Broader implications
The interactions between git, SSH and the shell make for some surprising action at a distance behaviour. Maybe git shouldn't allow control characters in usernames either. Traditionally Unix-like systems have worked by passing essentially byte sequences around, with each program inferring the meaning it wants from them. In the previous Git vulnerability post I called out RFC 9413, which is still relevant here, although "Parse, don’t validate" applies too.

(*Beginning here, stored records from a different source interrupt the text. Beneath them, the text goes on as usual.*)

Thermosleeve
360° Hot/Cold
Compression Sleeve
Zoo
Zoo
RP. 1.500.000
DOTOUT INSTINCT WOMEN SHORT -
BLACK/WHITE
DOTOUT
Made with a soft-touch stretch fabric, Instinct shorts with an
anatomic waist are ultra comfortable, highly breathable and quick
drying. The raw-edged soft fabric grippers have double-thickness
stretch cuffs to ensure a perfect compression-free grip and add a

A shell is generally trusting of its input, here I've shown that when checking for shell metacharacters before passing them to a shell it is important to check for all of them. This is particularly hard when the shell is the user's choice and other tools don't know all their conventions, as pointed out in the OpenSSH release notes.
Future hardening ideas
The above git configuration (protocol.ssh.allow = user) is strongly
recommended not just as a mitigation against this, but against future bugs that
cross the git to SSH boundary. Git could consider adding a defence-in-depth
option to keep submodule clones on the same protocol, user and host (i.e.
roughly origin in HTTP terms) as the original clone too.
Thanks
Thanks to Damien Miller and Theo de Raadt for the quick fix and discussions around this. Also much thanks and credit to vin01 for finding the original CVE-2023-51385.
Thanks to G-Research Open Source for enabling me to work on this.